As RNC chair, Dhillon would allocate more resources to funding litigation — particularly offensive litigation.
“We need to be filing lawsuits in blue states, and in red states where Democrats have successfully bastardized our election laws,” Dhillon said. “Right now, if I were RNC chair, I’d be working with the Arizona GOP to recall the Board of Supervisors in Maricopa County for violating the civil rights of hundreds of thousands of voters in their state by failing to properly test vote center equipment and train election workers.”
Building a Lasting Election Integrity Infrastructure
Building a year-round election integrity operation will take more than just doubling down on litigation efforts, however.
Dhillon told The Federalist the RNC must invest significant resources in beating the Democrats on early voting. Now that Election Day has turned into ‘election week’ or ‘election month,’ Republicans must invest in personnel to chase early votes and cure ballots in states that allow for early voting.
“In California, we’ve mastered it,” Dhillon said. “In targeted congressional races where every vote is going to matter, we go and chase those ballots and get signatures fixed with paid and volunteer staff doing it. That’s done with really no training input from the RNC and frankly, the RNC has shied away from talking about these issues because a lot of our Republican activists are opposed to early or mail voting in any form.”
As RNC chair, Dhillon said she would also bring that model to the rest of the country. “With a relatively small investment in the relevant states, we can initiate and track Republican vote-by-mail applications, outgoing ballots, and returns,” Dhillon wrote. “We can train volunteers in ballot harvesting to do it transparently and ethically wherever it’s legal.”
When asked about the RNC’s ground game, McDaniel said the RNC must focus on engaging communities that have historically voted Democrat. In the last election cycle, the RNC made inroads with black, Hispanic, and Native American voters through its establishment of 38 community centers across the country, according to a representative of the RNC.
“The first office we opened was in Michelle Steel’s district in Little Saigon in California — one of the most diverse districts in the country, and a D+7 district,” McDaniel said. “And that engagement with the Vietnamese community sustained for over a year was a difference maker, and you can talk to Michelle about it. These are the types of things the RNC must be doing long term.”

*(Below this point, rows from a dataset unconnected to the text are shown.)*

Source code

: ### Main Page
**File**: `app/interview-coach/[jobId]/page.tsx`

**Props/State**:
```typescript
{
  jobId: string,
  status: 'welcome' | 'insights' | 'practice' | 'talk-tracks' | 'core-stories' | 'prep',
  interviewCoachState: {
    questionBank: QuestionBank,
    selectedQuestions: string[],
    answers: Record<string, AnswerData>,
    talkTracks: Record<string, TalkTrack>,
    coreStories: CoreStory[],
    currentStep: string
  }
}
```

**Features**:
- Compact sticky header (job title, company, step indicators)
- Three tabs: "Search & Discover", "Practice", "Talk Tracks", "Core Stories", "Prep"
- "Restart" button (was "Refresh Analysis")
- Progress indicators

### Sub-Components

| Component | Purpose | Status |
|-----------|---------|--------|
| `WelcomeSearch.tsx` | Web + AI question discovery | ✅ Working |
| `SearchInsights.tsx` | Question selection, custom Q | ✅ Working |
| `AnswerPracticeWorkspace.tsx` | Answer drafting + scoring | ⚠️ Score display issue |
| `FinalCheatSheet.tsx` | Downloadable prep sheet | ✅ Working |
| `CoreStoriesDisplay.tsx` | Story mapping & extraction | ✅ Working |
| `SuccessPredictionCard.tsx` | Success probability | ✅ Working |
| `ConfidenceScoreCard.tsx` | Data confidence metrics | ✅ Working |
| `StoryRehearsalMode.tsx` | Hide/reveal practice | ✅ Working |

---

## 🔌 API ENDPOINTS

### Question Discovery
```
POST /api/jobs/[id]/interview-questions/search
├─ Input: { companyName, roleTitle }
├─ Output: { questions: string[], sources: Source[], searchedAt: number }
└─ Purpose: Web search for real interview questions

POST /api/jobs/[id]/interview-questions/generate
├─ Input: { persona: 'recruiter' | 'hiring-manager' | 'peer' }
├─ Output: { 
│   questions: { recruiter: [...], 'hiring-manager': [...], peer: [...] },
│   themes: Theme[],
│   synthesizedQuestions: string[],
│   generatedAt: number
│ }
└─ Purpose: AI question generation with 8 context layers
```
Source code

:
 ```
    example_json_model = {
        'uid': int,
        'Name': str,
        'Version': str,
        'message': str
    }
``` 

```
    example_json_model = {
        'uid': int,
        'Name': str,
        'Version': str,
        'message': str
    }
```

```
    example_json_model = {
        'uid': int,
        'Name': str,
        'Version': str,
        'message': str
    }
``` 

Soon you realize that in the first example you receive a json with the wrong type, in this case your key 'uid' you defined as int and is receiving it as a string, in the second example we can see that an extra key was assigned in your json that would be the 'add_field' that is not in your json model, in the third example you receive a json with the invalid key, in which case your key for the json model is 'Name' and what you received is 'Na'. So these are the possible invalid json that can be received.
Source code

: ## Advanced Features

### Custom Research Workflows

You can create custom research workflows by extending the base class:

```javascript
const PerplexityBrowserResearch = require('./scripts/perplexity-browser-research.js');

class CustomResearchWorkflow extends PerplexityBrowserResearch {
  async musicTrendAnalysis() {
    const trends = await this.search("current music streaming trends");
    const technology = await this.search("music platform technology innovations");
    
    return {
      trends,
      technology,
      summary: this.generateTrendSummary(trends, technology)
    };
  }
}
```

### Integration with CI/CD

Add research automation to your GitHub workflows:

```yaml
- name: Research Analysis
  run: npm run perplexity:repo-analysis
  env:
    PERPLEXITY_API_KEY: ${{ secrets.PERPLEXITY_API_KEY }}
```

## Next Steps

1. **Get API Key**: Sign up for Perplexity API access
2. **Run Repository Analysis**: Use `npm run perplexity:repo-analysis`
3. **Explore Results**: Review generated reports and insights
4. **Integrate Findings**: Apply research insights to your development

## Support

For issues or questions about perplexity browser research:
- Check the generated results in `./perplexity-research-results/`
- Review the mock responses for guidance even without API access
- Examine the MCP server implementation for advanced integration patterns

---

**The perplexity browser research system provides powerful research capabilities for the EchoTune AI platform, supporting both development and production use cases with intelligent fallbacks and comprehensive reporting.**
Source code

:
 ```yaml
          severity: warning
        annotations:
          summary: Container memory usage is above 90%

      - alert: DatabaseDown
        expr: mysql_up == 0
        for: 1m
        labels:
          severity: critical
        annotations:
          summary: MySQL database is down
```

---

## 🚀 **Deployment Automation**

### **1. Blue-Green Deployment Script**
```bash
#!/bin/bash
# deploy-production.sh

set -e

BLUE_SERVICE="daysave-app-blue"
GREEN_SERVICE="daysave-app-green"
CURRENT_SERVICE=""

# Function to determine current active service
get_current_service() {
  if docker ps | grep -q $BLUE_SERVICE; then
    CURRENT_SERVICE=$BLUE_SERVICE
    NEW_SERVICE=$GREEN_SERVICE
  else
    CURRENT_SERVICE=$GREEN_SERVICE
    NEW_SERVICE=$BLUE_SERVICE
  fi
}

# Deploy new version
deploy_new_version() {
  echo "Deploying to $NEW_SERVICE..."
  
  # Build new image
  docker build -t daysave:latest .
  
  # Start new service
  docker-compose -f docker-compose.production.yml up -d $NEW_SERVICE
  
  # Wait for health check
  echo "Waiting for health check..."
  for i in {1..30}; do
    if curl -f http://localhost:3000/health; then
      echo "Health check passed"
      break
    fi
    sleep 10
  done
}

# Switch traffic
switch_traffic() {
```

Cleta Mitchell, a senior legal fellow at the Conservative Partnership Institute and founder of the Election Integrity Network, told The Federalist that winning elections isn’t just about how you collect votes.
“It’s about matching what the left has done in terms of building an infrastructure,” Mitchell said, mentioning, among other things, Democrats’ well-funded programs to register thousands of college students to vote every year.
“There’s just a complete cultural difference,” Mitchell said. “And nowhere is this more evident than the RNC putting its election integrity unit within the political division and then firing everybody six weeks after the election as though they were seasonal campaign operatives.”
It is ultimately up to the 168 national committee members to decide who they want as chair. While both candidates are strong leaders, they both acknowledge much has to be done on the election integrity front, including recruiting poll watchers and workers, dealing with ballot harvesting and turnout operations, as well as litigating election cases.
Regardless of who wins on Friday, both candidates agree the culture of the Republican Party must shift to focusing on the entire election process, whether it is passing strong legislation, cleaning state voter rolls, embracing (or rejecting) new technology, or investigating error-ridden voting systems. The GOP is likely to go on offense and take an aggressive approach to litigating the country’s election processes, just like their Democratic counterparts. Now it’s up to the Republican committee members to decide who will be leading the charge on election integrity in the next presidential election.